EXTRACT PROVIDED below:

The Mets and Indians both feigned shock when Callaway's alleged behavior first became public, but a followup story by Katie Strang and Britt Ghiroli, the same authors of the initial report, suggests those organizations knew well more than they initially let on.
Callaway's creepy antics were apparently so well known within the Mets organization during his time there that some called him "Dick Pic Mick," the report shockingly claims, citing a team source.
Earlier in his career, in Cleveland, Indians players' wives apparently became upset over an alleged extramarital affair between Callaway and "a woman who was around the team."
Perhaps most disturbing of all, the story claims all of MLB, the Indians, and the Mets were informed of Callaway's actions by the angry husband of an Arizona woman with whom Callaway reportedly had an affair. All parties apparently ignored the man's pleas.
The Angels suspended Callaway pending an investigation, though it appears unlikely he'll be back in baseball anytime soon, if ever.

End of EXTRACT PROVIDED.

## TASK REQUIREMENTS
1. Answer these questions using the Callaway excerpt:
(a) Who wrote the followup story?
(b) Which team suspended Callaway pending an investigation?
(c) Who informed MLB, the Indians, and the Mets of Callaway's actions?
2. Revise the Callaway excerpt from "Earlier in his" up to and including "soon, if ever.", replacing "anytime soon" with "in the near future".
3. Continue the Callaway excerpt, picking up right after its final sentence.
The entries after this text play no part in the work here.

MATERIAL SUPPLIED below:

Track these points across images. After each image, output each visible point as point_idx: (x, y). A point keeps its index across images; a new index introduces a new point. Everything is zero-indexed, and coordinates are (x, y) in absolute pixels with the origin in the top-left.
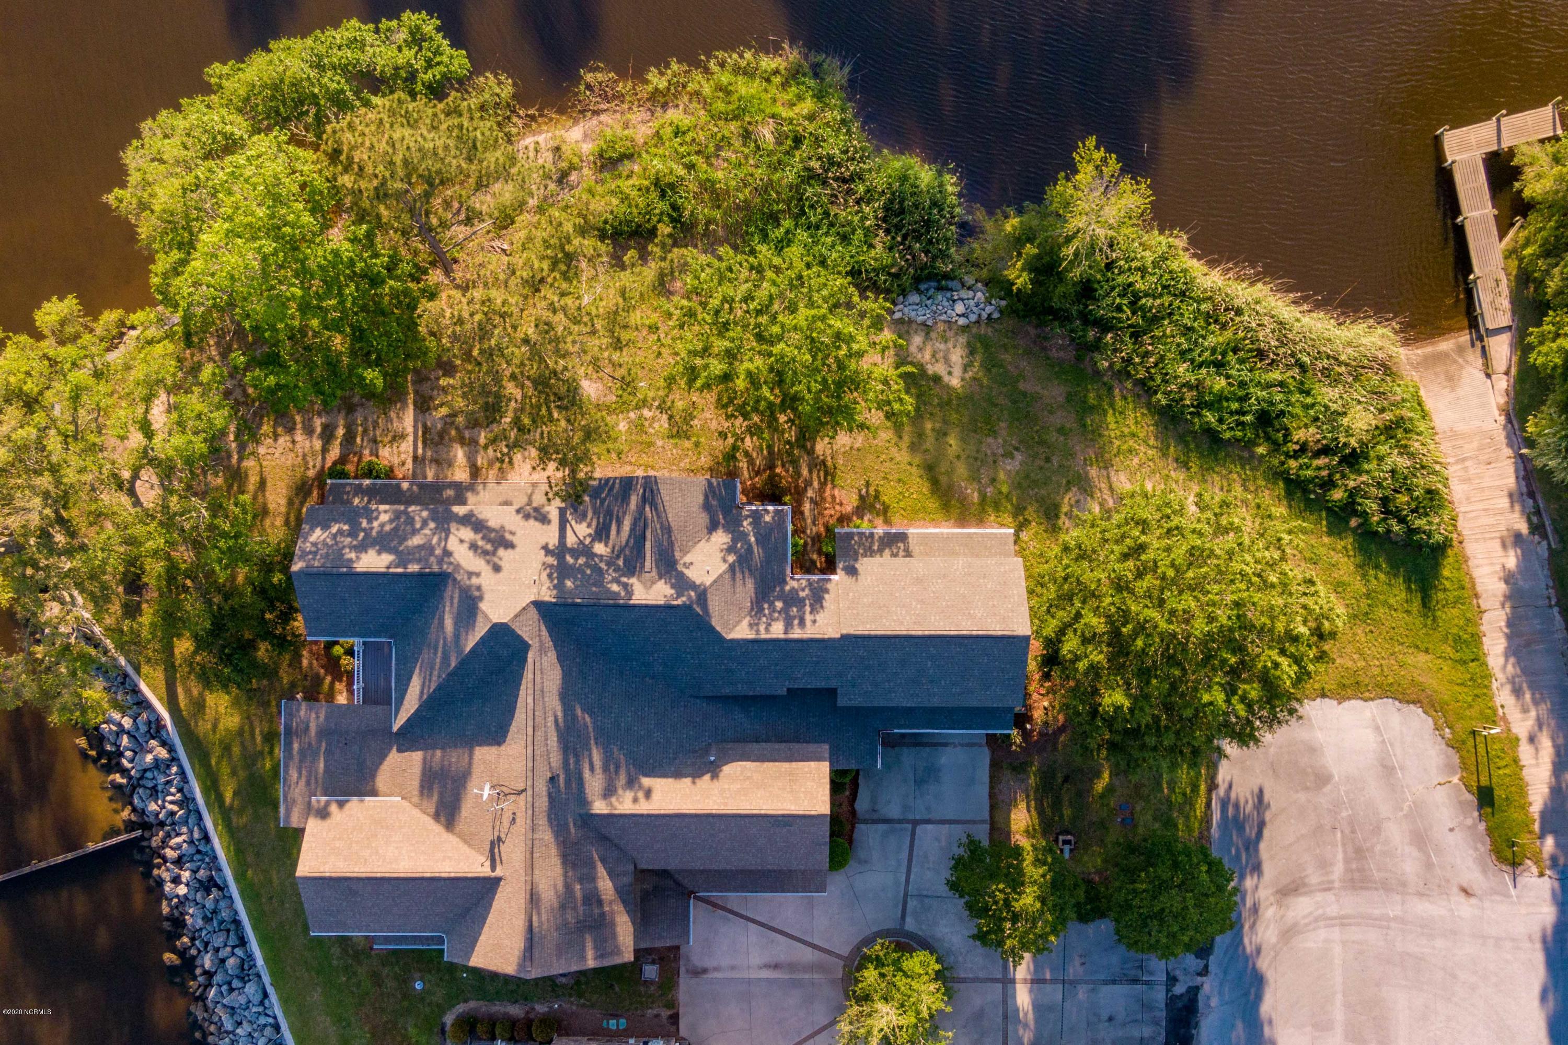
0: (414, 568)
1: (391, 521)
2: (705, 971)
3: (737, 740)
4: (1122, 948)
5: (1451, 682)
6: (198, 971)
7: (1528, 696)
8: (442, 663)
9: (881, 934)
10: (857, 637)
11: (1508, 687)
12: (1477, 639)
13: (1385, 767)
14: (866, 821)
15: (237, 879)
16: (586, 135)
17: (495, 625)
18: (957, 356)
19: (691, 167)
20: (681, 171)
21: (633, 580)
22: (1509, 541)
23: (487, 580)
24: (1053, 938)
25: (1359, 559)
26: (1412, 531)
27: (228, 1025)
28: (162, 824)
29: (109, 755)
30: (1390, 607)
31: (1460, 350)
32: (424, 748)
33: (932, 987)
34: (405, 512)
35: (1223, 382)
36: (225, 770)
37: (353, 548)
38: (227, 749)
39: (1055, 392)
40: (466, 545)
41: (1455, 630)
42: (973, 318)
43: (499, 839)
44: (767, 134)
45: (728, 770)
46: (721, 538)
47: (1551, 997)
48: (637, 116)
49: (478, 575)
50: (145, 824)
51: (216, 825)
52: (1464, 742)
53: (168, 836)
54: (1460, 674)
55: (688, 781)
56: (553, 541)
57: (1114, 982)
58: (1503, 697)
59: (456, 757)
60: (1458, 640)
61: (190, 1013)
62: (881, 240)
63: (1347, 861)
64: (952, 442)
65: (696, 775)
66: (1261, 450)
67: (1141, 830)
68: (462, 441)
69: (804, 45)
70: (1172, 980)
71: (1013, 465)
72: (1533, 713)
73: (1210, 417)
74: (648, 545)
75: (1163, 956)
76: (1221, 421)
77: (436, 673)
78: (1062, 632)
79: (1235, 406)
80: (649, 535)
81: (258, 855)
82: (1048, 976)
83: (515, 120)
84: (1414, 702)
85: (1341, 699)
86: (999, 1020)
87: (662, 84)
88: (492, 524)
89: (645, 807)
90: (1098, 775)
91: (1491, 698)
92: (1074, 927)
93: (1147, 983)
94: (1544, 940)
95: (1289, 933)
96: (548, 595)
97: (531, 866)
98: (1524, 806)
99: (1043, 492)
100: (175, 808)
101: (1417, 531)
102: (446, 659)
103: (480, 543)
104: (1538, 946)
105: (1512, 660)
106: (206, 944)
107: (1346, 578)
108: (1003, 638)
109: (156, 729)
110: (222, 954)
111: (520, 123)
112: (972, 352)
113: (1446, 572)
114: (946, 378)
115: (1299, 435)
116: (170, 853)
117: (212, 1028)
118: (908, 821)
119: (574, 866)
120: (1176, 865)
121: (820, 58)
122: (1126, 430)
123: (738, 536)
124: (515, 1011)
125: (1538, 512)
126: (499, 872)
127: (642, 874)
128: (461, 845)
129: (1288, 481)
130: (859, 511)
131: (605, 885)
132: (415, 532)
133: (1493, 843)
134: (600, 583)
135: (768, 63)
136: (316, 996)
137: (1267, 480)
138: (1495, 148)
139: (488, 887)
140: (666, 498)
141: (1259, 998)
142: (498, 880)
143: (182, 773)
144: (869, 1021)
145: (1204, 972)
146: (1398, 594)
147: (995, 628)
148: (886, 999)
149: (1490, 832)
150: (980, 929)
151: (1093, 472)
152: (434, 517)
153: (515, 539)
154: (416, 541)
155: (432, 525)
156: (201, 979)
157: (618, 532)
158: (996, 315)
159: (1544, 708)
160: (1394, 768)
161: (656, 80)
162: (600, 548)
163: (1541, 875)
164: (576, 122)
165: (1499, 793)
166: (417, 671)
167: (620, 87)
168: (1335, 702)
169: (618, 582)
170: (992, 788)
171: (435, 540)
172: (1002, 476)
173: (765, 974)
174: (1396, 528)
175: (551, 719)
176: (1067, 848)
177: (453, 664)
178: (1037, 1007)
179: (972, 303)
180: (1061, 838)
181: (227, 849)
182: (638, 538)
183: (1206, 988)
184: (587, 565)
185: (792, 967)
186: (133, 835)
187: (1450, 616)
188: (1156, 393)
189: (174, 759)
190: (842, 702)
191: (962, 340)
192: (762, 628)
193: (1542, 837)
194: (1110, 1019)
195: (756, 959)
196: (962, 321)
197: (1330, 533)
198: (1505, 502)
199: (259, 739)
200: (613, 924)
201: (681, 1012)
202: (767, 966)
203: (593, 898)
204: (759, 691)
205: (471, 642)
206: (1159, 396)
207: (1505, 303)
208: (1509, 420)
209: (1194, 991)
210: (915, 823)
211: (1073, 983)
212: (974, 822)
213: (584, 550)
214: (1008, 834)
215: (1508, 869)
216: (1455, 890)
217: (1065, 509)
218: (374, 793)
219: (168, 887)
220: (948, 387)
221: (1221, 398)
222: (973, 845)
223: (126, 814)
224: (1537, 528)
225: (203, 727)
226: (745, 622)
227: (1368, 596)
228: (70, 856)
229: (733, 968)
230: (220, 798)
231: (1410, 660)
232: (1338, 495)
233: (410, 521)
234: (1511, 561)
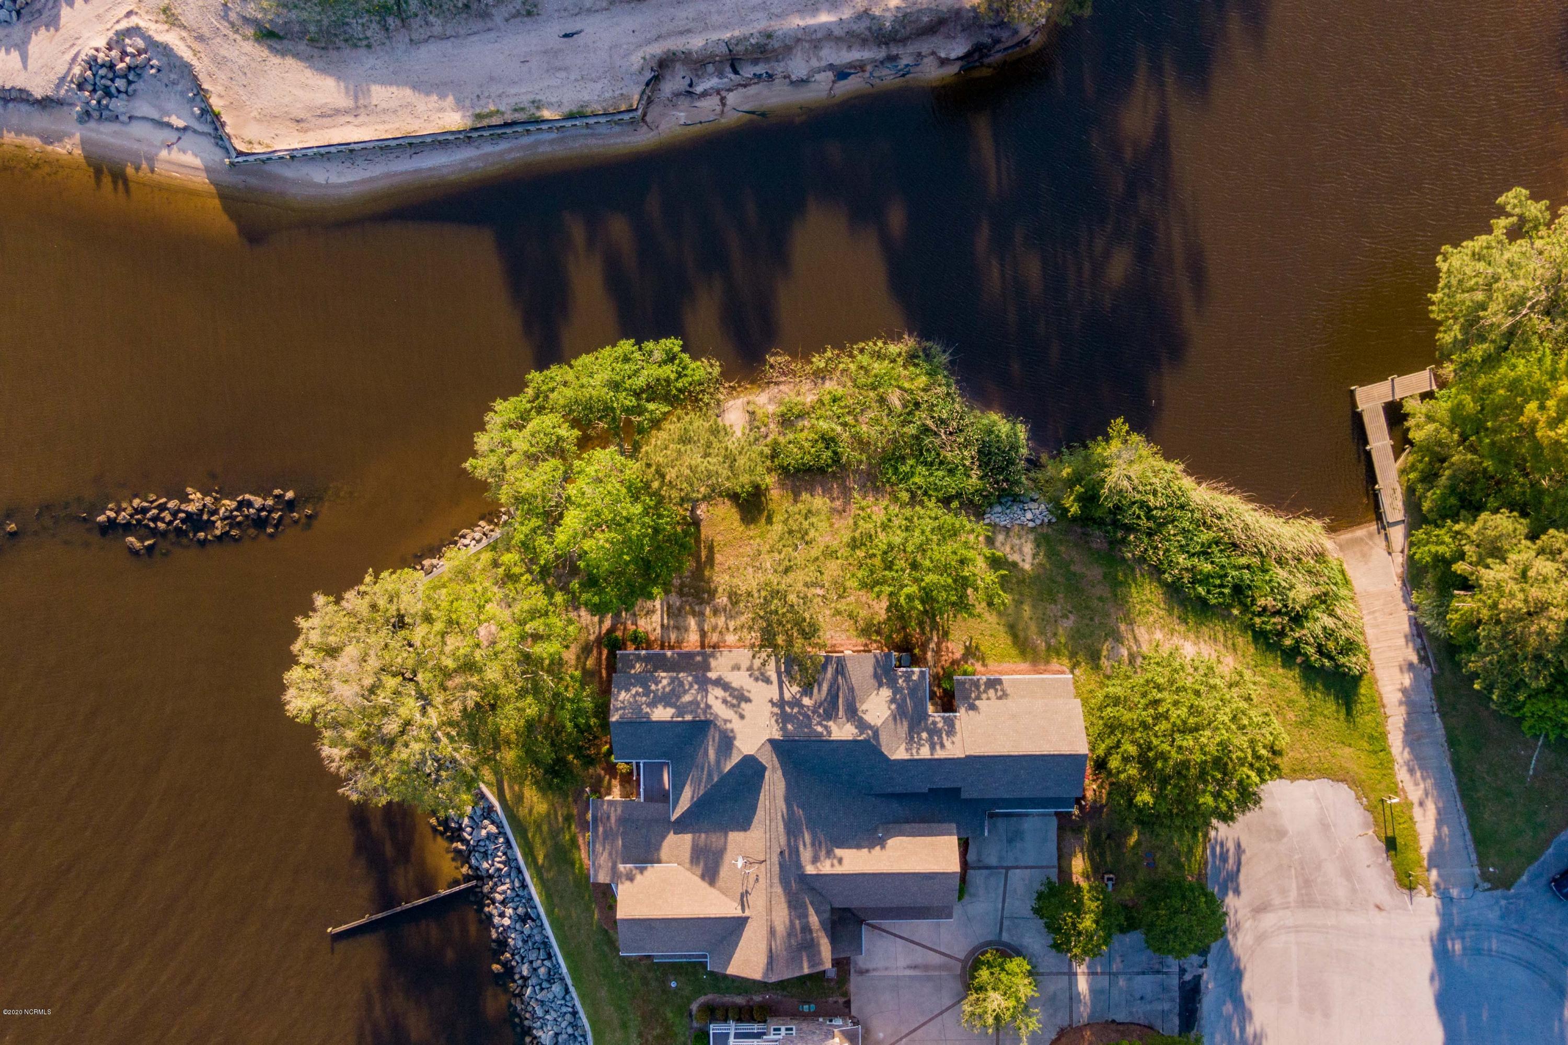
0: (688, 718)
1: (669, 684)
2: (867, 971)
3: (895, 822)
4: (1149, 952)
5: (1366, 766)
6: (517, 977)
7: (1418, 774)
8: (707, 779)
9: (989, 944)
10: (975, 757)
11: (1405, 768)
12: (1384, 736)
13: (1323, 825)
14: (974, 868)
15: (548, 915)
16: (770, 400)
17: (746, 756)
18: (1028, 548)
19: (844, 425)
20: (839, 429)
21: (831, 723)
22: (1405, 668)
23: (736, 725)
24: (1104, 947)
25: (1303, 684)
26: (1337, 666)
27: (539, 1012)
28: (491, 877)
29: (453, 830)
30: (1325, 716)
31: (1371, 536)
32: (693, 832)
33: (1026, 981)
34: (677, 678)
35: (1210, 567)
36: (538, 841)
37: (648, 705)
38: (539, 827)
39: (1095, 572)
40: (720, 701)
41: (1369, 731)
42: (1038, 522)
43: (747, 892)
44: (895, 400)
45: (891, 842)
46: (886, 693)
47: (1437, 978)
48: (807, 385)
49: (730, 721)
50: (479, 876)
51: (532, 878)
52: (1376, 807)
53: (496, 884)
54: (1373, 761)
55: (865, 850)
56: (776, 697)
57: (1144, 973)
58: (1402, 775)
59: (715, 839)
60: (1371, 737)
61: (510, 1005)
62: (975, 473)
63: (1299, 889)
64: (1026, 608)
65: (871, 847)
66: (1235, 612)
67: (1160, 870)
68: (694, 614)
69: (918, 336)
70: (1183, 971)
71: (1069, 623)
72: (1422, 786)
73: (1201, 590)
74: (840, 701)
75: (1177, 957)
76: (1209, 592)
77: (703, 784)
78: (1108, 753)
79: (1218, 582)
80: (841, 695)
81: (562, 897)
82: (1099, 970)
83: (721, 389)
84: (1342, 781)
85: (1293, 780)
86: (1067, 1001)
87: (822, 365)
88: (734, 685)
89: (838, 870)
90: (1130, 834)
91: (1394, 775)
92: (1117, 938)
93: (1166, 973)
94: (1432, 940)
95: (1261, 938)
96: (777, 735)
97: (770, 910)
98: (1417, 850)
99: (1089, 641)
100: (501, 866)
101: (1343, 665)
102: (710, 775)
103: (729, 699)
104: (1428, 943)
105: (1407, 750)
106: (523, 958)
107: (1295, 697)
108: (1070, 755)
109: (489, 812)
110: (535, 965)
111: (725, 392)
112: (1038, 546)
113: (1363, 691)
114: (1021, 564)
115: (1261, 602)
116: (499, 897)
117: (528, 1015)
118: (1002, 867)
119: (795, 908)
120: (1184, 897)
121: (928, 344)
122: (1144, 598)
123: (896, 690)
124: (740, 1000)
125: (1424, 648)
126: (747, 913)
127: (833, 910)
128: (721, 895)
129: (1254, 631)
130: (965, 657)
131: (814, 920)
132: (685, 692)
133: (1397, 874)
134: (809, 726)
135: (893, 349)
136: (603, 993)
137: (1241, 630)
138: (1391, 399)
139: (741, 923)
140: (850, 669)
141: (1240, 980)
142: (747, 918)
143: (507, 841)
144: (986, 1004)
145: (1204, 965)
146: (1330, 707)
147: (1066, 750)
148: (994, 989)
149: (1394, 867)
150: (1055, 942)
151: (1123, 627)
152: (697, 680)
153: (751, 696)
154: (687, 698)
155: (696, 687)
156: (520, 982)
157: (819, 690)
158: (1054, 520)
159: (1429, 782)
160: (1329, 826)
161: (818, 362)
162: (806, 701)
163: (1429, 895)
164: (763, 391)
165: (1399, 841)
166: (689, 782)
167: (793, 366)
168: (1288, 782)
169: (821, 725)
170: (1059, 844)
171: (699, 698)
172: (1061, 631)
173: (909, 972)
174: (1327, 664)
175: (779, 814)
176: (1110, 883)
177: (716, 780)
178: (1092, 990)
179: (1037, 512)
180: (1106, 876)
181: (540, 894)
182: (833, 697)
183: (1205, 977)
184: (799, 712)
185: (926, 967)
186: (470, 884)
187: (1365, 721)
188: (1164, 572)
189: (502, 833)
190: (964, 795)
191: (1031, 537)
192: (914, 751)
193: (1428, 870)
194: (1142, 998)
195: (902, 962)
196: (1031, 524)
197: (1283, 666)
198: (1402, 641)
199: (560, 819)
200: (818, 945)
201: (852, 998)
202: (910, 967)
203: (806, 929)
204: (910, 790)
205: (728, 767)
206: (1166, 575)
207: (1399, 504)
208: (1404, 584)
209: (1198, 978)
210: (1008, 868)
211: (1116, 974)
212: (1048, 867)
213: (796, 703)
214: (1070, 875)
215: (1407, 892)
216: (1372, 907)
217: (1105, 653)
218: (659, 861)
219: (496, 920)
220: (1022, 570)
221: (1209, 576)
222: (1049, 883)
223: (465, 870)
224: (1423, 659)
225: (522, 812)
226: (903, 747)
227: (1310, 709)
228: (427, 899)
229: (886, 969)
230: (535, 860)
231: (1339, 752)
232: (1288, 642)
233: (681, 684)
234: (1407, 680)
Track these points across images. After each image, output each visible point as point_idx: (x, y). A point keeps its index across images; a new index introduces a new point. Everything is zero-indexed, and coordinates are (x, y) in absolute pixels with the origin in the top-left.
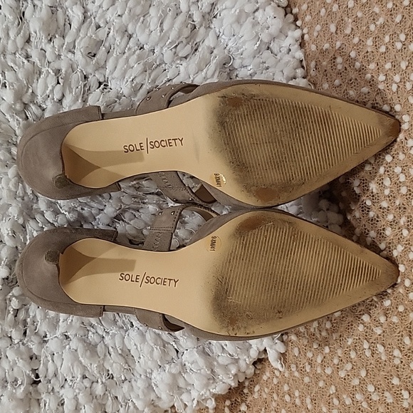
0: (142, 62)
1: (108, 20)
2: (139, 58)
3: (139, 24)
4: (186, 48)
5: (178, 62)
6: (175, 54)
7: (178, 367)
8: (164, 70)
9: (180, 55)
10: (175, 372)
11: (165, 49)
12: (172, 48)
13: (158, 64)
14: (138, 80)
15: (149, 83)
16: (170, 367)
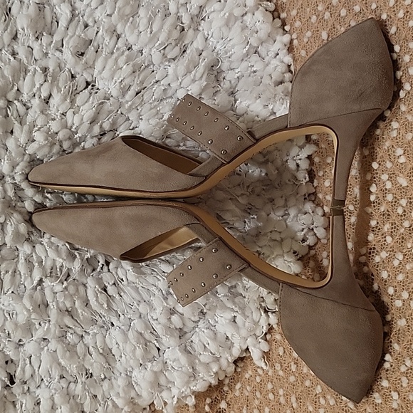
0: (131, 63)
1: (97, 19)
2: (128, 59)
3: (128, 24)
4: (174, 49)
5: (167, 63)
6: (163, 55)
7: (160, 365)
8: (153, 71)
9: (169, 57)
10: (158, 370)
11: (154, 50)
12: (161, 50)
13: (146, 65)
14: (128, 80)
15: (138, 84)
16: (152, 365)
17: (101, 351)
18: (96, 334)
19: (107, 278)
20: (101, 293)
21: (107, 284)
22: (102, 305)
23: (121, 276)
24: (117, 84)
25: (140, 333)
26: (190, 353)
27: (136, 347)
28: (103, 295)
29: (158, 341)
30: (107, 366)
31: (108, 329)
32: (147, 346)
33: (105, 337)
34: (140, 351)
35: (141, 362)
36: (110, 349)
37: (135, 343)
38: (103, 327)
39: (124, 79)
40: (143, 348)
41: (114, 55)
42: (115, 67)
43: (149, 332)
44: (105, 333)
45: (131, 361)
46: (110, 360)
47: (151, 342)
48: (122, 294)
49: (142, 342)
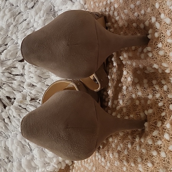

End of MATERIAL SUPPLIED.

## SOLVED PROBLEMS
1.
(a) Katie Strang and Britt Ghiroli.
(b) The Angels.
(c) The angry husband of an Arizona woman with whom Callaway reportedly had an affair.

2.
Earlier in his career, in Cleveland, Indians players' wives apparently became upset over an alleged extramarital affair between Callaway and "a woman who was around the team."
Perhaps most disturbing of all, the story claims all of MLB, the Indians, and the Mets were informed of Callaway's actions by the angry husband of an Arizona woman with whom Callaway reportedly had an affair. All parties apparently ignored the man's pleas.
The Angels suspended Callaway pending an investigation, though it appears unlikely he'll be back in baseball in the near future, if ever.

3.
Callaway was dismissed by the Mets following the 2019 season. He was named manager in late 2017, replacing Terry Collins, in what was viewed as something of a minor upset.
Mets GM Sandy Alderson was a fan of Callaway's analytical mind and charming persona, the report says, and moved aggressively to hire Callaway once it appeared that his stock was on the rise among the pool of managerial candidates that offseason.
Callaway built his reputation as a standout pitching coach with the Indians, serving in that role for five seasons under manager Terry Francona, from 2013-17. Callaway, who had a brief and unremarkable career as a relief pitcher, was hired by Angels manager Joe Maddon prior to the 2020 season, after he was fired by the Mets.